The full colour images of my own recent trip to China seemed not to fit my purpose, so I began searching through the scarce documentation of glacial landscapes of the region from early in the 20th century. I went back to a book I inherited from my mother, by Victorian adventurer Isabella Bird*, and studied the tiny photographs taken of people she encountered along the road whilst travelling. These images brought to life my grandmother’s account of people she met, and simultaneously evoked something of the surge of displaced peoples the world is seeing now.

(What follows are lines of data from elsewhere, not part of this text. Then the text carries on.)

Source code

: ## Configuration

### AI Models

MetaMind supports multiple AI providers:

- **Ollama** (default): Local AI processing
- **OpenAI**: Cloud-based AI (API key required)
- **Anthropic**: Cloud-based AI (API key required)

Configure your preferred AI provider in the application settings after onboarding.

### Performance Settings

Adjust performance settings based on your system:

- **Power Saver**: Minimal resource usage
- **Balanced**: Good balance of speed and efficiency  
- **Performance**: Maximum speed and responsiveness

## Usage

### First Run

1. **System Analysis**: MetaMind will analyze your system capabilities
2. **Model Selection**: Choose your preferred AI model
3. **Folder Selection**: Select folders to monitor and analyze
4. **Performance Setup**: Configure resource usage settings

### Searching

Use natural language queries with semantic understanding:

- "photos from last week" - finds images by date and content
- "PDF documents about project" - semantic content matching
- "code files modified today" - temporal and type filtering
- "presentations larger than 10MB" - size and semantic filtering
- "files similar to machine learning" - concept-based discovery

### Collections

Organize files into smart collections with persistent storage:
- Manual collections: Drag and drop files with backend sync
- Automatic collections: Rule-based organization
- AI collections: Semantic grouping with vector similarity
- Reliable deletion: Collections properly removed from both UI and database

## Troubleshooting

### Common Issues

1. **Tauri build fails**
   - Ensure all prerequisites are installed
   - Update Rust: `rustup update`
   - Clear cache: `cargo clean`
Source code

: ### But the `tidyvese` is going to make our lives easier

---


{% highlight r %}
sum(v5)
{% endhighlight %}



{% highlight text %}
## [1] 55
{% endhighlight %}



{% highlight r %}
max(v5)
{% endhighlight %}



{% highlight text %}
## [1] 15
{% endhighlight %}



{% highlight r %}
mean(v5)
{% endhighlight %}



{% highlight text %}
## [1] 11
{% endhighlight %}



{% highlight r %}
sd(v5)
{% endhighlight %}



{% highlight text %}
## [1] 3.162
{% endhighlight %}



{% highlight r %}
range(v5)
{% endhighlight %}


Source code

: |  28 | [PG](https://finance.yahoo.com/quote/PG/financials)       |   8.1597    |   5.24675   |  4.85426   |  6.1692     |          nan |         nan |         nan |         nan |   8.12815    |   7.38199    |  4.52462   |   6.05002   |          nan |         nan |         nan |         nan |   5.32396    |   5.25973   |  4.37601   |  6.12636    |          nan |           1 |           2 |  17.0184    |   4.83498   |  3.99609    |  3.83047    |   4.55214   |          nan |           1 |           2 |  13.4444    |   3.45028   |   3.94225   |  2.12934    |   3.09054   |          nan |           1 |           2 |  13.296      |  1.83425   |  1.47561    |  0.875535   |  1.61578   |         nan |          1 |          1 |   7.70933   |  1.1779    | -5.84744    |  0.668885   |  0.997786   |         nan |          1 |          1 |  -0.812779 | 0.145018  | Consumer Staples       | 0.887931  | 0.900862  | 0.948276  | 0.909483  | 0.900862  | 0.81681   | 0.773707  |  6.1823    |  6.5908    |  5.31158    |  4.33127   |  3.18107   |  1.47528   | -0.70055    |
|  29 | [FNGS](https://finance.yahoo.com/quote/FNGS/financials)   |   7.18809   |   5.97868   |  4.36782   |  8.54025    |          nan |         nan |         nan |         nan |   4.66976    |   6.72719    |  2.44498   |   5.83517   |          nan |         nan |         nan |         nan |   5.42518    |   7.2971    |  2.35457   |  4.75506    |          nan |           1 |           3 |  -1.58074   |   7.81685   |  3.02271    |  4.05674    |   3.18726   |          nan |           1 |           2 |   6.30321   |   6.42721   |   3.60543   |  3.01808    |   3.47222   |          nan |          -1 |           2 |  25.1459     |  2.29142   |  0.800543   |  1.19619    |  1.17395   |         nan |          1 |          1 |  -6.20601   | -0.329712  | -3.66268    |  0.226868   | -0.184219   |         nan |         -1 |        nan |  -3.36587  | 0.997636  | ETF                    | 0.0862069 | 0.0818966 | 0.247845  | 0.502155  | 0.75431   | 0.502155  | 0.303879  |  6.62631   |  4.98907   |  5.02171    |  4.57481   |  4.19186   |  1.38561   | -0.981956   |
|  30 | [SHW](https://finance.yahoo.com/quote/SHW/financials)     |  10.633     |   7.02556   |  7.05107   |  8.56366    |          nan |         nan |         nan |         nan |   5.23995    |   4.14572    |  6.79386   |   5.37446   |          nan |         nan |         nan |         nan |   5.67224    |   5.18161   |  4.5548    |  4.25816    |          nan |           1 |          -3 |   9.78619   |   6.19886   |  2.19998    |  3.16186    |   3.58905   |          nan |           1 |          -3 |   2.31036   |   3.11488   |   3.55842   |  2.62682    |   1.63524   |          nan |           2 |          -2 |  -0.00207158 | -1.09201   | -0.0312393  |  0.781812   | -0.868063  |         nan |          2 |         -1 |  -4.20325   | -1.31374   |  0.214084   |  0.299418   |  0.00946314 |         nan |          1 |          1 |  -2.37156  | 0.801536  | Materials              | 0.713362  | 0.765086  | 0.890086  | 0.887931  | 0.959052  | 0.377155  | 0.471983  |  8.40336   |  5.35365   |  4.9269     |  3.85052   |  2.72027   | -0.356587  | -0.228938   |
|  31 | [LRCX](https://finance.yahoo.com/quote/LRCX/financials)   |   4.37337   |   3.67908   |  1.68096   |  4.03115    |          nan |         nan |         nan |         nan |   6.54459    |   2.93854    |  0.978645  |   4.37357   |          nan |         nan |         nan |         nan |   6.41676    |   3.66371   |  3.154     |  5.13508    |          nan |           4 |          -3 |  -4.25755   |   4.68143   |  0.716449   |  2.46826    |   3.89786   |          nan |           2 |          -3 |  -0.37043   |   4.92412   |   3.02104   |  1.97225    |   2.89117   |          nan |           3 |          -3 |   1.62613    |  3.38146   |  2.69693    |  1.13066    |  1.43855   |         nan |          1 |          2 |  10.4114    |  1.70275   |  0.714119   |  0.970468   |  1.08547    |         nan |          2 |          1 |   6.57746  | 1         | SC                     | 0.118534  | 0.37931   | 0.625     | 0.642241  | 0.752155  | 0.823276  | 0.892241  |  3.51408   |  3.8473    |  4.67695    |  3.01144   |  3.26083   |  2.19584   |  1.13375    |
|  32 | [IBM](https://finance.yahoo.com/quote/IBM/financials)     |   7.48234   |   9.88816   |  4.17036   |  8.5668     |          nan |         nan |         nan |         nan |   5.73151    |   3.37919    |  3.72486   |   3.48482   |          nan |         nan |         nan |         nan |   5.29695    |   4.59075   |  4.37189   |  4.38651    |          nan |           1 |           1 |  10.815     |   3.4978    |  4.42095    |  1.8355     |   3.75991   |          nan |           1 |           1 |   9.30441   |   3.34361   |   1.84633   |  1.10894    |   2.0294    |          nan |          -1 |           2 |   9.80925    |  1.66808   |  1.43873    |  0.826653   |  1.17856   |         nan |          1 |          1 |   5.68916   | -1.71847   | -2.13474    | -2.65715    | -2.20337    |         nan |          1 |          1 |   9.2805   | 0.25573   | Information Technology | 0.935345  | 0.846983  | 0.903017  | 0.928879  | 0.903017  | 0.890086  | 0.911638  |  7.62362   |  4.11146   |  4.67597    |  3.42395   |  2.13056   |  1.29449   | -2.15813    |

And so Traverse became a juxtaposition of, or rather a collision of, past and present. The glacial landscapes that feed the great rivers of the world as seen then, in early photographs, and now, via satellite imagery. They are, in a sense, beyond dominion, and emblematic of humanity’s struggle in the 21st century to come to terms with our dependence on the vast interconnected systems of the planet. We cannot own or inhabit these regions, but our survival is bound up with their protection. The mute faces of people negotiating an inhospitable world echo that ongoing effort.

The space is one of incoherence. Early film photographs, snapped in less than ideal conditions on the sides of dusty roads, with protagonists who often moved at the last minute creating a ghostly blur, seemed to echo the interior place I found myself in. I was trying to extract a narrative from a cross- generational encounter with a profound otherness that continually recedes from view.

Traverse is an attempt to capture that incoherence, to speak broadly of journey, memory and loss and an encounter with what is difficult and strange. The outer journey a metaphor for the shadowy regions of the interior one. This also speaks to separations of all kinds; the separation from familiar country and people, physically through the necessity of migration, and across time through death and displacement.